### Exercise objective
Quote the whole listing word for word. Do not include the pictures.
* * * * * * * * *
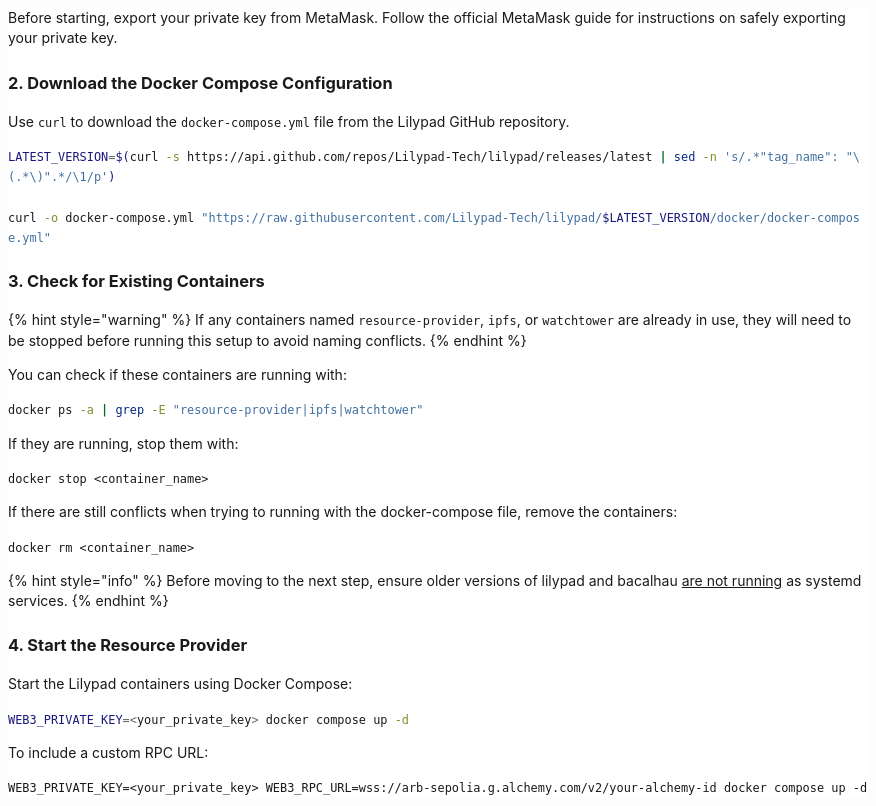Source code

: Before starting, export your private key from MetaMask. Follow the official MetaMask guide for instructions on safely exporting your private key.

### 2. Download the Docker Compose Configuration

Use `curl` to download the `docker-compose.yml` file from the Lilypad GitHub repository.

```bash
LATEST_VERSION=$(curl -s https://api.github.com/repos/Lilypad-Tech/lilypad/releases/latest | sed -n 's/.*"tag_name": "\(.*\)".*/\1/p')

curl -o docker-compose.yml "https://raw.githubusercontent.com/Lilypad-Tech/lilypad/$LATEST_VERSION/docker/docker-compose.yml"
```

### 3. Check for Existing Containers

{% hint style="warning" %}
If any containers named `resource-provider`, `ipfs`, or `watchtower` are already in use, they will need to be stopped before running this setup to avoid naming conflicts.
{% endhint %}

You can check if these containers are running with:

```bash
docker ps -a | grep -E "resource-provider|ipfs|watchtower"
```

If they are running, stop them with:

```
docker stop <container_name>
```

If there are still conflicts when trying to running with the docker-compose file, remove the containers:

```shell-session
docker rm <container_name>
```

{% hint style="info" %}
Before moving to the next step, ensure older versions of lilypad and bacalhau [are not running](https://docs.lilypad.tech/lilypad/hardware-providers/troubleshooting#my-docker-rp-is-turning-on-but-showing-errors-stating-it-is-not-providing-a-resource-offer) as systemd services.
{% endhint %}

### 4. Start the Resource Provider

Start the Lilypad containers using Docker Compose:

```bash
WEB3_PRIVATE_KEY=<your_private_key> docker compose up -d
```

To include a custom RPC URL:&#x20;

```
WEB3_PRIVATE_KEY=<your_private_key> WEB3_RPC_URL=wss://arb-sepolia.g.alchemy.com/v2/your-alchemy-id docker compose up -d
```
* * * * * * * * *
### Answer for the task
Source code

: Before starting, export your private key from MetaMask. Follow the official MetaMask guide for instructions on safely exporting your private key.

### 2. Download the Docker Compose Configuration

Use `curl` to download the `docker-compose.yml` file from the Lilypad GitHub repository.

```bash
LATEST_VERSION=$(curl -s https://api.github.com/repos/Lilypad-Tech/lilypad/releases/latest | sed -n 's/.*"tag_name": "\(.*\)".*/\1/p')

curl -o docker-compose.yml "https://raw.githubusercontent.com/Lilypad-Tech/lilypad/$LATEST_VERSION/docker/docker-compose.yml"
```

### 3. Check for Existing Containers

{% hint style="warning" %}
If any containers named `resource-provider`, `ipfs`, or `watchtower` are already in use, they will need to be stopped before running this setup to avoid naming conflicts.
{% endhint %}

You can check if these containers are running with:

```bash
docker ps -a | grep -E "resource-provider|ipfs|watchtower"
```

If they are running, stop them with:

```
docker stop <container_name>
```

If there are still conflicts when trying to running with the docker-compose file, remove the containers:

```shell-session
docker rm <container_name>
```

{% hint style="info" %}
Before moving to the next step, ensure older versions of lilypad and bacalhau [are not running](https://docs.lilypad.tech/lilypad/hardware-providers/troubleshooting#my-docker-rp-is-turning-on-but-showing-errors-stating-it-is-not-providing-a-resource-offer) as systemd services.
{% endhint %}

### 4. Start the Resource Provider

Start the Lilypad containers using Docker Compose:

```bash
WEB3_PRIVATE_KEY=<your_private_key> docker compose up -d
```

To include a custom RPC URL:&#x20;

```
WEB3_PRIVATE_KEY=<your_private_key> WEB3_RPC_URL=wss://arb-sepolia.g.alchemy.com/v2/your-alchemy-id docker compose up -d
```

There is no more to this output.